Kevin Coombs competed in wheelchair basketball across five Paralympic Games ©IPC

The International Paralympic Committee (IPC) has introduced PLY post-nominal titles to recognise Paralympians' achievements.

The idea for PLY was put forward as a motion by Paralympics Australia at the 2019 IPC General Assembly and approved by an overwhelming majority.

The motion cited that the introduction of post-nominative letters for athletes who have competed at a Paralympic Games would be "symbolic recognition of their achievement and status in society."

Ragnhild Myklebust and Kevin Coombs were the first two athletes to officially receive the PLY initials.

Norwegian Myklebust holds the record for most medals won at the Paralympic Winter Games with 27, 22 of them gold.

The 78-year-old competed in biathlon, cross-country and ice-sledge speed racing at five Paralympics from 1988 to 2002.

"I feel very honoured to receive this," said Myklebust.

"One of the wonderful things for athletes about having these three letters on our signatures is that people are going to ask, what does PLY stand for?

"For me it is the feeling that I am equal, and I can do what other people do."

Norway's Ragnhild Myklebust has the most Paralympic medals, 22, in history ©IPC
Norway's Ragnhild Myklebust has the most Paralympic medals, 22, in history ©IPC

Coombs was a member of the first Australian Paralympic team that took part in the Rome 1960 Games.

He was Australia's first ever indigenous Paralympian or Olympian and competed in wheelchair basketball and athletics across five Paralympic Games from 1960 to 1984.

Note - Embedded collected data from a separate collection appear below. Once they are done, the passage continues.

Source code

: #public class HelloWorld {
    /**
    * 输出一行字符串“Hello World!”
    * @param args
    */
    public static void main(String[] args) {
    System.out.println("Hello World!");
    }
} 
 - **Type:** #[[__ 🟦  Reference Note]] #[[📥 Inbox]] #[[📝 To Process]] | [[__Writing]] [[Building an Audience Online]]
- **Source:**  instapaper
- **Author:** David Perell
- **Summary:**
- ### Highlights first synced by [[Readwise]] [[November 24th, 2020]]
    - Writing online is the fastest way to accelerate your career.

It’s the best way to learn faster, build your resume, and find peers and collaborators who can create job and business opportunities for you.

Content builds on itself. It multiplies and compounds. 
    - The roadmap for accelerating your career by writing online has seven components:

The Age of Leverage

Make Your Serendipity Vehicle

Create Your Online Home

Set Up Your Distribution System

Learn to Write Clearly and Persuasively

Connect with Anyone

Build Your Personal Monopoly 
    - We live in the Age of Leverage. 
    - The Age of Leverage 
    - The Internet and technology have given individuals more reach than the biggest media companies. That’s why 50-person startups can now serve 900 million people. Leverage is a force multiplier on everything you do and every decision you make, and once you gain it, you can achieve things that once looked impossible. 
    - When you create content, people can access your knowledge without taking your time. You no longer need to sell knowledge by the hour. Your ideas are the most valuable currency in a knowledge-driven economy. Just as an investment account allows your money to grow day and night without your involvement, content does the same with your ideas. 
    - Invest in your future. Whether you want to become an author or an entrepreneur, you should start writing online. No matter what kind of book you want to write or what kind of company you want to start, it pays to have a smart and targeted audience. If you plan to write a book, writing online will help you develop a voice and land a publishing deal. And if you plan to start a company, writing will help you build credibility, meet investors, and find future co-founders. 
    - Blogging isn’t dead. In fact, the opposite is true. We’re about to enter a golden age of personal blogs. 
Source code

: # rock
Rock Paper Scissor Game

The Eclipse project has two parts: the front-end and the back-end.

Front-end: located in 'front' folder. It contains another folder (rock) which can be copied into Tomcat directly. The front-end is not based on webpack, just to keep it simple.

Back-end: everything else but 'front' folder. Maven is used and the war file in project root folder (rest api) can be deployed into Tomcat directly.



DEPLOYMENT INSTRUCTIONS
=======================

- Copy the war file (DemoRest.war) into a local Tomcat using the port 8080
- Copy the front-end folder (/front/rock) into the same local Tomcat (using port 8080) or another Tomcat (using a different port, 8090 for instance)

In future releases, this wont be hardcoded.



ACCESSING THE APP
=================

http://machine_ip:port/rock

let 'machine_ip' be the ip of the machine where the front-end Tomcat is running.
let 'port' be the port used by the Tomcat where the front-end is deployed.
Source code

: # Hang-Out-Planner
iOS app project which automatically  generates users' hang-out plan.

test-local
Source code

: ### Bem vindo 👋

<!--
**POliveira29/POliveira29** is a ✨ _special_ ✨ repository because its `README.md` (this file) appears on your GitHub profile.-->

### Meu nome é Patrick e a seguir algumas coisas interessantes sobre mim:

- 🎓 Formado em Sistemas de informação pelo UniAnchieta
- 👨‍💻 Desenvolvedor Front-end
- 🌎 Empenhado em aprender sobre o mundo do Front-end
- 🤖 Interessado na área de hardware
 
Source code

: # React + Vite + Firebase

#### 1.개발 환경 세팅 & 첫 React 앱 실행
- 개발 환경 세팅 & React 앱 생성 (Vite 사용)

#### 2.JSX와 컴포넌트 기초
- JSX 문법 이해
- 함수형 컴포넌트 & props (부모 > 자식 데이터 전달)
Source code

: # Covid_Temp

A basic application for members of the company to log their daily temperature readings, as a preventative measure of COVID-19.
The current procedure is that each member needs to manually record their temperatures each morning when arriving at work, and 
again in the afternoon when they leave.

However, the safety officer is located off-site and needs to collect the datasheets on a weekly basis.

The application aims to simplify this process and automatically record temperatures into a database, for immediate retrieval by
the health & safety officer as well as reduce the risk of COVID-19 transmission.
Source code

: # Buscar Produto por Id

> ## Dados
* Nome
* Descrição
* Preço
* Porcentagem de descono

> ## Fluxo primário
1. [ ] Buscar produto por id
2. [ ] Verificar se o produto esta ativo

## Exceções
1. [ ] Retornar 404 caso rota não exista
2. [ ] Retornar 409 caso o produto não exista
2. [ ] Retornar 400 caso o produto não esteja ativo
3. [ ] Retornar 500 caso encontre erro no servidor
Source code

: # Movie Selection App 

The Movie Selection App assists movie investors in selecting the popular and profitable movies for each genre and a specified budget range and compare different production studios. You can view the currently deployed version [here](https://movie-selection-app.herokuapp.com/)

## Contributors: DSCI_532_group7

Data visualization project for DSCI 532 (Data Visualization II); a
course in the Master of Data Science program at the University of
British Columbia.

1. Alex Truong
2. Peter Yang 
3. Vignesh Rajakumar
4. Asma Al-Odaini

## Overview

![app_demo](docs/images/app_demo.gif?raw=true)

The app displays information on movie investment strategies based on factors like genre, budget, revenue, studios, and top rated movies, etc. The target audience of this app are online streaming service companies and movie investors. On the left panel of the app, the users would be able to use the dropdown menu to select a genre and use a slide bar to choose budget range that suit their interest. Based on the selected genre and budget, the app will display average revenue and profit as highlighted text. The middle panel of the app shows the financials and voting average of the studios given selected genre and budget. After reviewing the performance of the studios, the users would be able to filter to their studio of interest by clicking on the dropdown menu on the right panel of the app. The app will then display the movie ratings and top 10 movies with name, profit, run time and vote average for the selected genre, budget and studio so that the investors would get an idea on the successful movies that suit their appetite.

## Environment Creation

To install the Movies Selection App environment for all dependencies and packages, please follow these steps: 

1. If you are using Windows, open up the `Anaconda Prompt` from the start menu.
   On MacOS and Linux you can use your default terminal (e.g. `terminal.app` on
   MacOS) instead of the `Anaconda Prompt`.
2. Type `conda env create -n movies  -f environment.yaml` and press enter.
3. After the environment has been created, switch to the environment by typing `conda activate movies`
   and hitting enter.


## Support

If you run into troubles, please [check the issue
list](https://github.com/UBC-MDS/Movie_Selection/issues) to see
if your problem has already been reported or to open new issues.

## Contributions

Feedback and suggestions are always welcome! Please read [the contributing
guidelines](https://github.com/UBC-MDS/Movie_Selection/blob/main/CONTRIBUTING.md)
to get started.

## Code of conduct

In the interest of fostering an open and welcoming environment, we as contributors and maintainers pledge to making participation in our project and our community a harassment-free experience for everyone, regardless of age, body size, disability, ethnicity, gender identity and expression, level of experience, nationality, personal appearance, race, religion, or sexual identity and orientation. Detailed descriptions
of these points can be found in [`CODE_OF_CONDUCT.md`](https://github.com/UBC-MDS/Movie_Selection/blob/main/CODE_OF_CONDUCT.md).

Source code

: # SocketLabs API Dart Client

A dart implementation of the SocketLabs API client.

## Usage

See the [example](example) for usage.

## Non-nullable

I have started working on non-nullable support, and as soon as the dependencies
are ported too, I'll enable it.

"To be the first athlete to receive PLY status is very special to me and my family," said Coombs.

"I already have three letters after my name with my Order of Australia medal, but this goes down with that as something to be immensely proud of."

Paralympians can apply to use the post-nominal letters by completing an online registration form.

"As an athlete-centred organisation, at the IPC we believe it is important to recognise all Para athletes who have devoted years to training and have made huge sacrifices to reach the Paralympic Games, which is the pinnacle sporting event," said IPC President Andrew Parsons.

"To be a Paralympian is to be part of an elite club and only around 28,000 people can claim to be a Paralympian.

"That is why I am thrilled that Kevin Coombs and Ragnhild Myklebust are the first recipients.

"They are an important part of our history, and we must always remember those who set us on this path towards greater inclusion for persons with disabilities."

OLY post-nominal letters are granted to athletes who compete at the Olympic Games after being announced in 2017.